Editorials

Clinton violates a basic email rule

Hillary Clinton works from a desk inside a C-17 military plane on the way from Malta to Libya in 2011. She used only a personal email account during her four years as secretary of state.
Hillary Clinton works from a desk inside a C-17 military plane on the way from Malta to Libya in 2011. She used only a personal email account during her four years as secretary of state. Associated Press file

The rule is drilled into office workers everywhere – only use your work email for business-related messages and keep your personal email separate.

Somehow, Hillary Clinton doesn’t seem to have followed that protocol as our nation’s top diplomat – and she’s properly being asked pointed questions about it.

As The New York Times reported Tuesday, Clinton never even had a government email address during her four years as secretary of state.

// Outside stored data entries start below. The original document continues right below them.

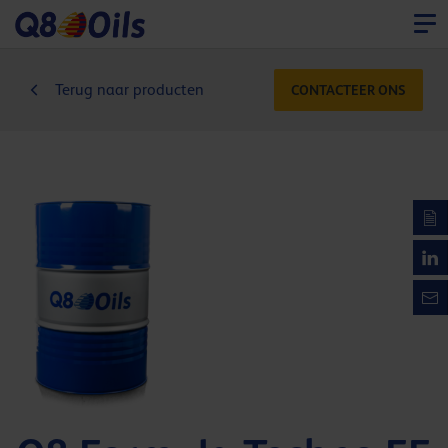
Terug naar producten
CONTACTEER ONS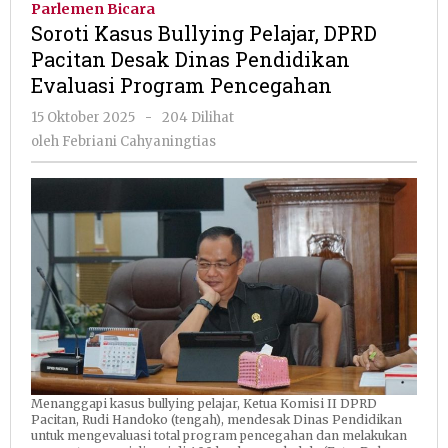
Parlemen Bicara
Pelajar,
Soroti Kasus Bullying Pelajar, DPRD
DPRD
Pacitan Desak Dinas Pendidikan
Pacitan
Evaluasi Program Pencegahan
Desak
Dinas
oleh
15 Oktober 2025
-
204 Dilihat
Pendidikan
Febriani
oleh
Febriani Cahyaningtias
Evaluasi
Cahyaningtias
Program
Pencegahan
Menanggapi kasus bullying pelajar, Ketua Komisi II DPRD
Pacitan, Rudi Handoko (tengah), mendesak Dinas Pendidikan
untuk mengevaluasi total program pencegahan dan melakukan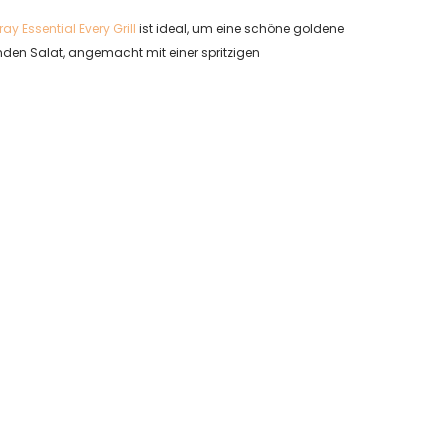
ray Essential Every Grill
ist ideal, um eine schöne goldene
nden Salat, angemacht mit einer spritzigen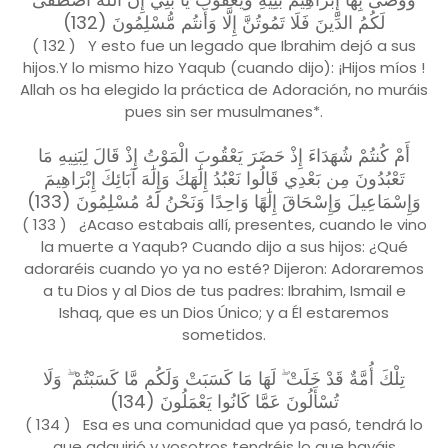
لَكُمُ الدِّينَ فَلَا تَمُوتُنَّ إِلَّا وَأَنتُم مُّسْلِمُونَ (132)
( 132 ) Y esto fue un legado que Ibrahim dejó a sus
hijos.Y lo mismo hizo Yaqub (cuando dijo): ¡Hijos míos !
Allah os ha elegido la práctica de Adoración, no muráis
pues sin ser musulmanes*.
أَمْ كُنتُمْ شُهَدَاءَ إِذْ حَضَرَ يَعْقُوبَ الْمَوْتُ إِذْ قَالَ لِبَنِيهِ مَا
تَعْبُدُونَ مِن بَعْدِي قَالُوا نَعْبُدُ إِلَٰهَكَ وَإِلَٰهَ آبَائِكَ إِبْرَاهِيمَ
وَإِسْمَاعِيلَ وَإِسْحَاقَ إِلَٰهًا وَاحِدًا وَنَحْنُ لَهُ مُسْلِمُونَ (133)
( 133 ) ¿Acaso estabais allí, presentes, cuando le vino
la muerte a Yaqub? Cuando dijo a sus hijos: ¿Qué
adoraréis cuando yo ya no esté? Dijeron: Adoraremos
a tu Dios y al Dios de tus padres: Ibrahim, Ismail e
Ishaq, que es un Dios Único; y a Él estaremos
sometidos.
تِلْكَ أُمَّةٌ قَدْ خَلَتْ ۖ لَهَا مَا كَسَبَتْ وَلَكُم مَّا كَسَبْتُمْ ۖ وَلَا
تُسْأَلُونَ عَمَّا كَانُوا يَعْمَلُونَ (134)
( 134 ) Esa es una comunidad que ya pasó, tendrá lo
que adquirió y vosotros tendréis lo que hayáis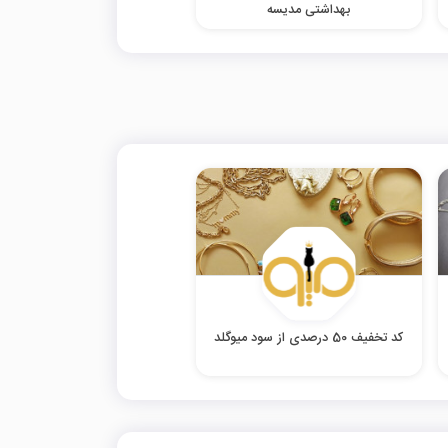
بهداشتی مدیسه
کد تخفیف 50 درصدی از سود میوگلد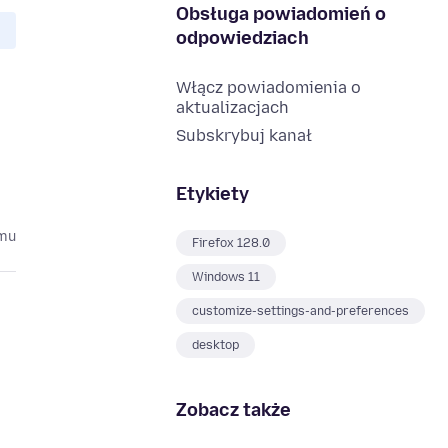
Obsługa powiadomień o
odpowiedziach
Włącz powiadomienia o
aktualizacjach
Subskrybuj kanał
Etykiety
emu
Firefox 128.0
Windows 11
customize-settings-and-preferences
desktop
Zobacz także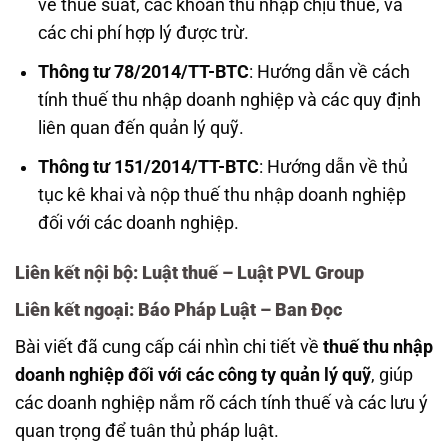
về thuế suất, các khoản thu nhập chịu thuế, và
các chi phí hợp lý được trừ.
Thông tư 78/2014/TT-BTC
: Hướng dẫn về cách
tính thuế thu nhập doanh nghiệp và các quy định
liên quan đến quản lý quỹ.
Thông tư 151/2014/TT-BTC
: Hướng dẫn về thủ
tục kê khai và nộp thuế thu nhập doanh nghiệp
đối với các doanh nghiệp.
Liên kết nội bộ: Luật thuế – Luật PVL Group
Liên kết ngoại: Báo Pháp Luật – Ban Đọc
Bài viết đã cung cấp cái nhìn chi tiết về
thuế thu nhập
doanh nghiệp đối với các công ty quản lý quỹ
, giúp
các doanh nghiệp nắm rõ cách tính thuế và các lưu ý
quan trọng để tuân thủ pháp luật.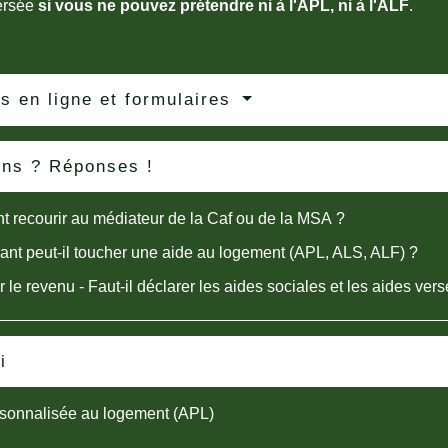
ersée
si vous ne pouvez prétendre ni à l'APL, ni à l'ALF
.
s en ligne et formulaires
ons ? Réponses !
recourir au médiateur de la Caf ou de la MSA ?
ant peut-il toucher une aide au logement (APL, ALS, ALF) ?
r le revenu - Faut-il déclarer les aides sociales et les aides ver
i
rsonnalisée au logement (APL)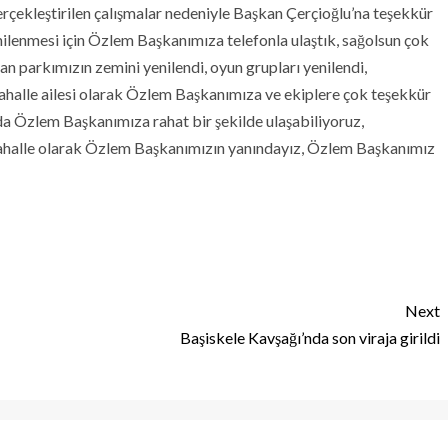
erçekleştirilen çalışmalar nedeniyle Başkan Çerçioğlu’na teşekkür
enilenmesi için Özlem Başkanımıza telefonla ulaştık, sağolsun çok
dan parkımızın zemini yenilendi, oyun grupları yenilendi,
ahalle ailesi olarak Özlem Başkanımıza ve ekiplere çok teşekkür
da Özlem Başkanımıza rahat bir şekilde ulaşabiliyoruz,
 Mahalle olarak Özlem Başkanımızın yanındayız, Özlem Başkanımız
Next
Başiskele Kavşağı’nda son viraja girildi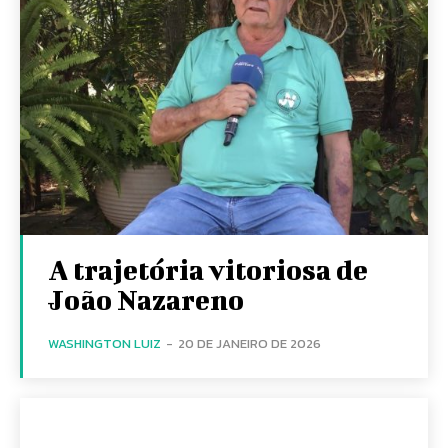
A trajetória vitoriosa de
João Nazareno
WASHINGTON LUIZ
-
20 DE JANEIRO DE 2026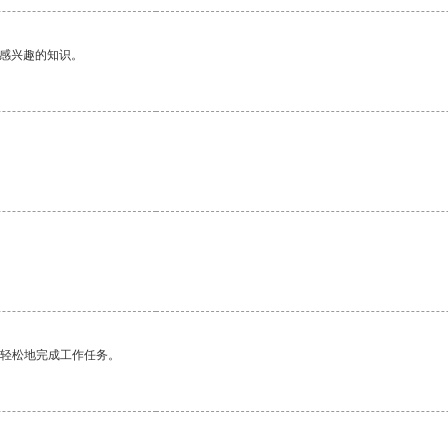
己感兴趣的知识。
。
更轻松地完成工作任务。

Instead, she exclusively used a personal email account to conduct official business, communicating with State Department staff and, apparently, with other U.S. officials and foreign leaders.

She left office in early 2013, but it wasn’t until two months ago – responding to a new record-keeping requirement – that the Clinton camp turned over any of her emails to the State Department, some 55,000 pages of them.

Clinton’s lack of transparency raises questions about her motives.

Federal law is clear: Letters and emails written and received by federal officials are government records and are supposed to be kept so that congressional committees, journalists and historians can find them. But, the Times reported, Clinton’s staff did not act to preserve them on State Department computer servers. Only certain classified and sensitive messages are supposed to be withheld, but it’s not at all clear how many or which emails Clinton has decided not to release.

Her spokesman told The Times that she followed the “letter and spirit of the rules,” and she may have some wiggle room in when the rules fully took effect. It’s also likely that much of Clinton’s email correspondence with other government officials had been retained. Still, her successor, John Kerry, has used a government email account and his communications are being preserved in State Department records.

Now, it’s up to Clinton whether this is a brief, inside-the-Beltway kerfuffle, or a bigger issue that could dog her expected 2016 presidential campaign. She and her team need to give the rest of the emails to the State Department, and publicly explain the reasons for her unusual email habits.

A House oversight committee highlighted Clinton’s use of private email as it investigated the 2012 attack on the U.S. Consulate in Benghazi, Libya, that killed Ambassador Christopher Stevens. As we’ve said, that committee, led by Rep. Darrell Issa, a San Diego County Republican, has gone overboard in going after Clinton.

Clinton’s foes have been out to get her, so perhaps she wanted to shield her correspondence to avoid giving them more ammunition. But that doesn’t justify attempting to play by different rules than other government officials.